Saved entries
___

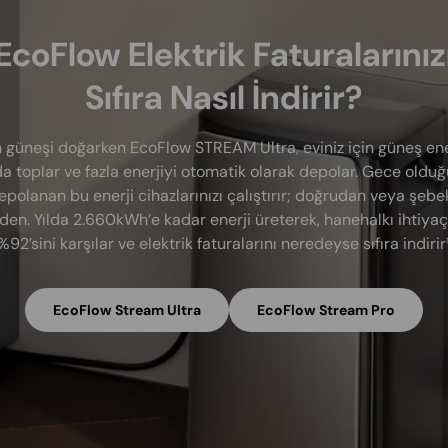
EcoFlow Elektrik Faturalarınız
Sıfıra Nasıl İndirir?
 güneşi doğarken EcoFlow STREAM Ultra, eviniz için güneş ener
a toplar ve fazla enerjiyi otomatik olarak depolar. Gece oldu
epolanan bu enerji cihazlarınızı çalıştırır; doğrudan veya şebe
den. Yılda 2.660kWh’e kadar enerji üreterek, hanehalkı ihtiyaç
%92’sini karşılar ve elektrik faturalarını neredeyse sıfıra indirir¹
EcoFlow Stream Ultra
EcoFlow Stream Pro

___

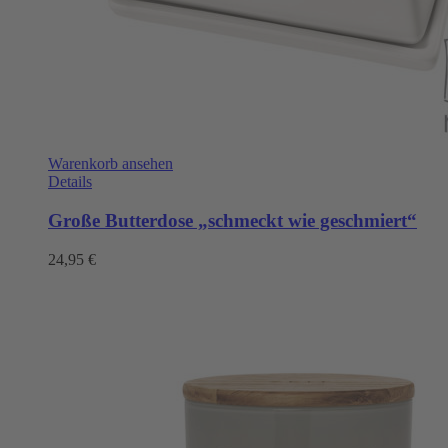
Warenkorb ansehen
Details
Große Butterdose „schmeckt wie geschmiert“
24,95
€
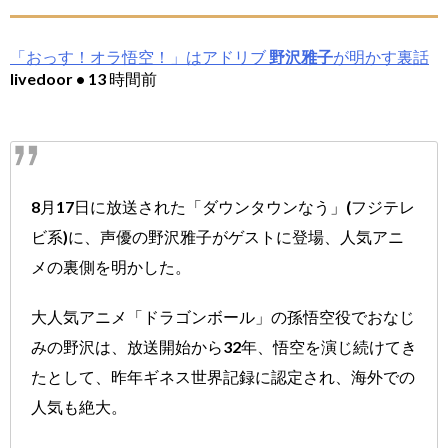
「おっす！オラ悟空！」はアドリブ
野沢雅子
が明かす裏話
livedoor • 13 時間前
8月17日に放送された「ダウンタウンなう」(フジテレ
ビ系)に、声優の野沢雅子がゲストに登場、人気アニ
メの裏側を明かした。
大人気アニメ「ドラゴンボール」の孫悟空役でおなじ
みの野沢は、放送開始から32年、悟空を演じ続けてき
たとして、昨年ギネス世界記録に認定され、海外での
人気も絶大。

___

▶ **WORK INSTRUCTION**
Look back at the entries above. Retype the line with "EcoFlow Elektrik Faturalarınız", the line with "EcoFlow Stream Pro", and all lines in between.

▶ **SOLUTION FOR THIS TASK**
EcoFlow Elektrik Faturalarınız
Sıfıra Nasıl İndirir?
 güneşi doğarken EcoFlow STREAM Ultra, eviniz için güneş ener
a toplar ve fazla enerjiyi otomatik olarak depolar. Gece oldu
epolanan bu enerji cihazlarınızı çalıştırır; doğrudan veya şebe
den. Yılda 2.660kWh’e kadar enerji üreterek, hanehalkı ihtiyaç
%92’sini karşılar ve elektrik faturalarını neredeyse sıfıra indirir¹
EcoFlow Stream Ultra
EcoFlow Stream Pro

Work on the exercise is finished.